* Arbeitsauftrag
Führe die unten stehende Buchbesprechung über die Organisation Gehlen im Anschluss an ihren letzten Satz weiter.

* Vorliegender Auszug
◆ ◆ ◆ ◆ ◆ ◆ ◆
Sälter, Gerhard, Phantome des kalten Krieges. Die Organisation Gehlen und die Wiederbelebung des Gestapo-Feindbildes „Rote Kapelle“. Ch. Links Verlag, Berlin 2016. 554 S. Besprochen von Gerhard Köbler.

 

Der Mensch teilt die Mitmenschheit auf Grund seiner egoistischen Sonderinteressen vielfach, wenn nicht gar immer in Freunde und Feinde ein. Freunde müssen nach Möglichkeit gefördert und unterstützt werden, Feinde dagegen bekämpft und notfalls auch vernichtet. Hierzu ist vor allem im Geheimen grundsätzlich jedes Mittel einigermaßen losgelöst von der geltenden Rechtsordnung recht.

 

Mit einem Teilaspekt dieser Problematik beschäftigt sich das vorliegende umfangreiche Werk des 1962 geborenen, in den Jahren 1984 bis 1992 in Geschichte mit Philosophie und politischer Wissenschaft an der Freien Universität Berlin ausgebildeten, nach der Promotion über Polizei und soziale Ordnung in Paris. Zur Entstehung und Durchsetzung von Normen im städtischen Alltag des Ancien Régime (1697-1715) (2004) als wissenschaftlicher Mitarbeiter der Gedenkstätte Bautzen und des Landesbeauftragten für die Unterlagen des Staatssicherheitsdiensts in Sachsen, der Gedenkstätte Berliner Mauer und der unabhängigen Historikerkommission zur Erforschung der Geschichte des Bundesnachrichtendiensts 1945 bis 1968 in Marburg tätigen Verfassers. Es gliedert sich nach Vorbemerkung und Einleitung in neun Abschnitte. Sie betreffen die Anfänge der Organisation Gehlen als eines Apparats gegen „fünfte Kolonnen“ und „Kryptokommunisten“, den Beginn der Operation „Fadenkreuz“, Experten (Heinrich Reiser), Diskurse und Erpressung, die Konstruktion einer internationalen Spionageorganisation, die leitenden Ermittler (Albert, Moritz, Erich Heidschuch, Rohrscheidt, Grimm, Zander, Hans Sommer, Carl Schütz, Friedrich Busch, Puchta, Beißwenger) als Männer mit Vergangenheit, Verdächtigungen und Ermittlungen, den konservativen Widerstand, ehrgeizige Pläne u. a. in Zusammenhang mit dem Fall John und ein langsames Ende.
◆ ◆ ◆ ◆ ◆ ◆ ◆
* Bereitgestellte Angaben

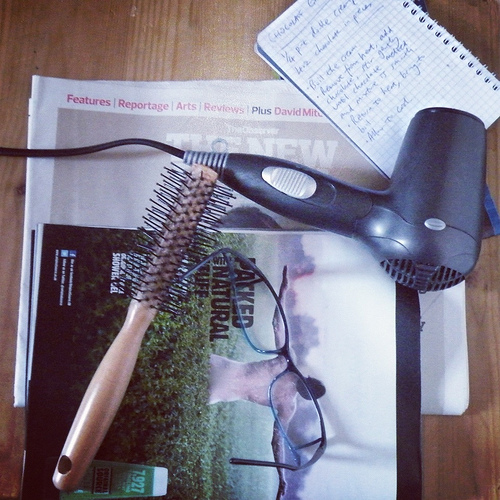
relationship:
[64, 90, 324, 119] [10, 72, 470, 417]
writings on magazine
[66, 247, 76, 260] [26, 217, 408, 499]
logo on magazines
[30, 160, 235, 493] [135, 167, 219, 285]
brown hairbrush with brissles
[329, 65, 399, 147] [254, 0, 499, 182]
written on notepad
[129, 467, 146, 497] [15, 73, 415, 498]
numbers on magazine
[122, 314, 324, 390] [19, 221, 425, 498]
person items are on newspaper and magazine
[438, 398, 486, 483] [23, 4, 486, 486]
woodgrain on desk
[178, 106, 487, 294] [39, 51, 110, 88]
blowdryer on table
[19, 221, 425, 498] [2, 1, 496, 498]
magazine on table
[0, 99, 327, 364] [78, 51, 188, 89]
notebook on table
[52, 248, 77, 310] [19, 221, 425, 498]
logo on magazine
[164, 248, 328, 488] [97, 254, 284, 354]
eyeglasses on top of magazine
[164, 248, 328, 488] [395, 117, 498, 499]
eyeglasses on table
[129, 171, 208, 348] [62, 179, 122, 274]
hair brush on table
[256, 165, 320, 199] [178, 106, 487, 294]
switch on blowdryer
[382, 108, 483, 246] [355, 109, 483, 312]
top belonging to hair dryer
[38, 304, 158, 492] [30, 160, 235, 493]
brush handle belonging to brown hairbrush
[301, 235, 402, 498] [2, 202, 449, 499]
part belonging to magazine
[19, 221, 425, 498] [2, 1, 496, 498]
magazine lying on top of table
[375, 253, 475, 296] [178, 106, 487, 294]
vent belonging to blowdryer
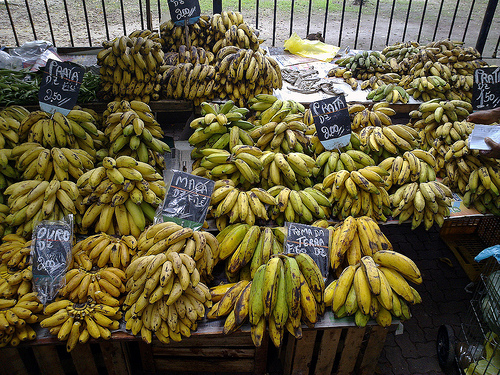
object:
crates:
[286, 328, 388, 371]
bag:
[282, 30, 341, 63]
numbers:
[309, 91, 352, 150]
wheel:
[437, 316, 456, 370]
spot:
[160, 265, 172, 281]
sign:
[309, 94, 350, 152]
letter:
[312, 100, 322, 119]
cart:
[434, 235, 498, 375]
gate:
[1, 0, 499, 52]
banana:
[233, 158, 256, 185]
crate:
[348, 328, 386, 375]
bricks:
[393, 335, 418, 362]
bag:
[13, 47, 45, 65]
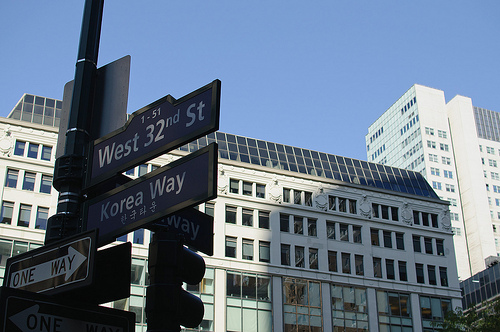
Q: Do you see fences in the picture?
A: No, there are no fences.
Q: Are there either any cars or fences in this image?
A: No, there are no fences or cars.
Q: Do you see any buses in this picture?
A: No, there are no buses.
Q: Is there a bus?
A: No, there are no buses.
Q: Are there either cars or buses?
A: No, there are no buses or cars.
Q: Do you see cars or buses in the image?
A: No, there are no buses or cars.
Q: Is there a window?
A: Yes, there is a window.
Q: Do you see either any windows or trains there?
A: Yes, there is a window.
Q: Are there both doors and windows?
A: No, there is a window but no doors.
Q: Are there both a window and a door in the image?
A: No, there is a window but no doors.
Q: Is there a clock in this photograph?
A: No, there are no clocks.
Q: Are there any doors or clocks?
A: No, there are no clocks or doors.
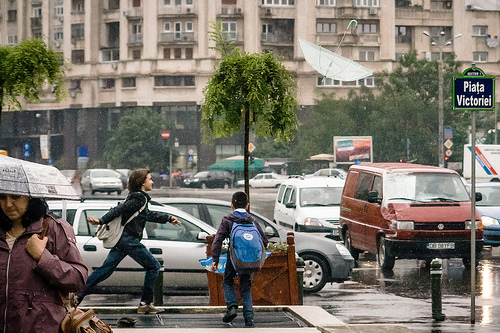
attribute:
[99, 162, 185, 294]
person — running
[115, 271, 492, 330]
street — busy, city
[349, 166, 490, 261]
van — red, brown, wrecked, big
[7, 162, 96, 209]
umbrella — gray, white, patterned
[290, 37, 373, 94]
umbrella — flying, blown, upside down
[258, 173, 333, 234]
van — white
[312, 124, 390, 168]
billboard — distance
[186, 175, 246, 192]
car — parked, black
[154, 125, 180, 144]
sign — red, round, white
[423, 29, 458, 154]
street light — overhead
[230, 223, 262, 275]
backpack — blue, grey, black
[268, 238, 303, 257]
plant — green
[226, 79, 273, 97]
leaves — green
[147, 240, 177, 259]
handle — black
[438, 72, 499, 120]
sign — black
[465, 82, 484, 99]
letters — white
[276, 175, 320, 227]
vehicle — white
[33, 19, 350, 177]
building — large, beige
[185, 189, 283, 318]
boy — walking, young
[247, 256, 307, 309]
planter — wooden, large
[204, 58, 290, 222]
tree — middle, green, small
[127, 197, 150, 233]
jacket — dark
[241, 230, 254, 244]
emblem — white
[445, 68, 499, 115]
street sign — blue, green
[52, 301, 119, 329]
purse — brown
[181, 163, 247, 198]
suv — parked, black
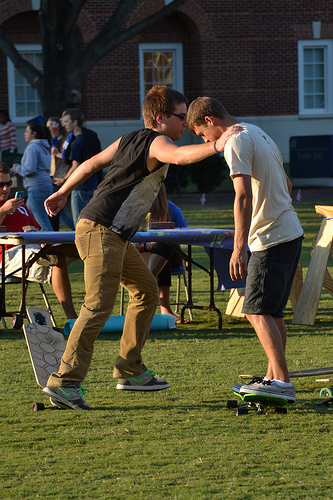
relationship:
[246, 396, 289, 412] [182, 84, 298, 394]
skateboard under man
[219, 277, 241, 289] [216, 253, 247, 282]
phone in hand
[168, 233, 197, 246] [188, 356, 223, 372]
table on grass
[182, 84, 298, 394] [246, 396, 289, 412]
man on skateboard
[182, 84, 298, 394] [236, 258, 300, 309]
man wearing shorts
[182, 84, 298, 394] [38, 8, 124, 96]
man near tree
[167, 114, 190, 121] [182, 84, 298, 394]
glasses of man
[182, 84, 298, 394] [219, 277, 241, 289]
man looking at phone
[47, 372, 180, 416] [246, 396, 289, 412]
shoes on skateboard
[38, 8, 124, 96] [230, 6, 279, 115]
tree in front of building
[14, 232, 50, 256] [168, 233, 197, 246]
tablecloth on table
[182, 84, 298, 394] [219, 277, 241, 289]
man using phone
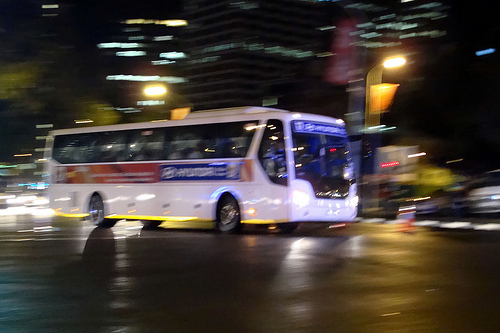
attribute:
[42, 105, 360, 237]
bus — white, moving, public, speeding, going quickly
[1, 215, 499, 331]
street — black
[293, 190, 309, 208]
front light — lit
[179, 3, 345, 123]
building — tall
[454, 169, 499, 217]
car — white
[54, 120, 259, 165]
windows — glass, tinted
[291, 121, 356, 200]
windshield — large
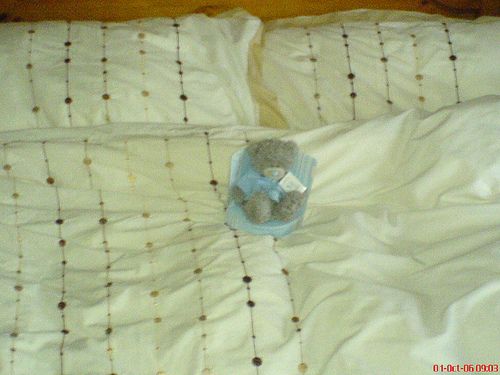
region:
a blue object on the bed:
[203, 139, 316, 234]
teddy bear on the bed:
[241, 134, 327, 226]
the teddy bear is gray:
[232, 123, 316, 236]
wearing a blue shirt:
[216, 145, 322, 234]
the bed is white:
[2, 10, 458, 351]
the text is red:
[428, 360, 498, 372]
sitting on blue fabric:
[232, 140, 320, 255]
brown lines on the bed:
[23, 34, 235, 342]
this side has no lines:
[298, 133, 492, 373]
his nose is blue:
[269, 165, 279, 180]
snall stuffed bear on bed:
[222, 131, 322, 238]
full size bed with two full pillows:
[1, 8, 496, 370]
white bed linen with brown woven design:
[2, 115, 317, 365]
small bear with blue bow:
[223, 132, 323, 242]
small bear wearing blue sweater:
[225, 131, 315, 239]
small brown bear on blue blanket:
[226, 135, 321, 235]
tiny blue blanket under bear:
[222, 138, 317, 238]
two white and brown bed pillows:
[0, 0, 496, 133]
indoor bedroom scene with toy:
[11, 0, 497, 363]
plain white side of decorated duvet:
[283, 96, 498, 362]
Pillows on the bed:
[90, 45, 260, 102]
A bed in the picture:
[90, 166, 190, 287]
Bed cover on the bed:
[123, 245, 272, 343]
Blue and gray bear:
[227, 125, 303, 232]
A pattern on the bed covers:
[118, 123, 220, 286]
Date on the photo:
[431, 338, 497, 373]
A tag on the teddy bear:
[277, 168, 312, 201]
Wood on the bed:
[108, 3, 211, 25]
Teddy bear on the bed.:
[219, 138, 313, 230]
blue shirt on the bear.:
[233, 139, 288, 205]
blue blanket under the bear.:
[224, 136, 318, 238]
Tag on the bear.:
[275, 169, 310, 200]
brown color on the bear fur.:
[226, 136, 304, 231]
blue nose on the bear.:
[265, 160, 284, 180]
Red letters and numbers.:
[426, 353, 498, 374]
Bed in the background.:
[2, 10, 499, 374]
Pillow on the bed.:
[0, 12, 258, 134]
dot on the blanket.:
[236, 269, 257, 286]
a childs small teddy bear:
[228, 132, 306, 243]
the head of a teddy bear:
[240, 133, 298, 174]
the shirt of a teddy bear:
[231, 169, 289, 200]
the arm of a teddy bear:
[230, 178, 252, 203]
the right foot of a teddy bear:
[240, 192, 277, 229]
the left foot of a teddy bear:
[278, 193, 300, 213]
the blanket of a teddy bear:
[235, 196, 256, 233]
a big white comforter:
[331, 98, 483, 300]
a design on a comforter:
[41, 195, 151, 322]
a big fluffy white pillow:
[264, 21, 446, 118]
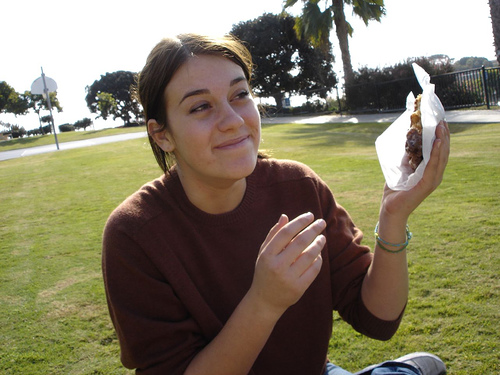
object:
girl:
[98, 32, 452, 375]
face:
[166, 54, 264, 180]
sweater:
[98, 158, 405, 375]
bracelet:
[381, 244, 406, 256]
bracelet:
[374, 218, 412, 253]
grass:
[437, 249, 475, 304]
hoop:
[29, 74, 58, 96]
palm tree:
[305, 2, 363, 82]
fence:
[455, 71, 498, 105]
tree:
[352, 66, 390, 111]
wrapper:
[376, 133, 397, 177]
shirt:
[262, 184, 312, 209]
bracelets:
[373, 227, 416, 259]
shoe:
[401, 351, 449, 374]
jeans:
[326, 359, 417, 374]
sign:
[284, 97, 294, 107]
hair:
[154, 45, 190, 61]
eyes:
[189, 100, 214, 114]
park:
[11, 9, 500, 364]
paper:
[404, 60, 442, 112]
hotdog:
[404, 94, 427, 174]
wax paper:
[413, 62, 434, 109]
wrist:
[231, 287, 286, 327]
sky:
[124, 1, 202, 25]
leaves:
[293, 12, 333, 51]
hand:
[252, 211, 328, 308]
◆ ◆ ◆ ◆ ◆ ◆ ◆
* Die Ausgabe
 

Im Ergebnis seiner vielfältigen und packend dargestellten  Nachforschungen kann der Verfasser darlegen, dass die Organisation Gehlen mit der Übernahme von Personal aus nationalsozialistischer Zeit auch damalige Vorstellungen weiterführte. Dementsprechend ermittelte sie gegen eine kommunistische Spionageorganisation „Rote Kapelle“, die gar nicht bestand. Als eigentliche Ziele der entsprechenden Tätigkeiten  sieht der Verfasser die Denunziation von Gegnern des Nationalsozialismus, um einerseits sie aus dem öffentlichen Leben der Westzonen und der Bundesrepublik auszuschließen und andererseits die eigene Daseinsberechtigung abzusichern.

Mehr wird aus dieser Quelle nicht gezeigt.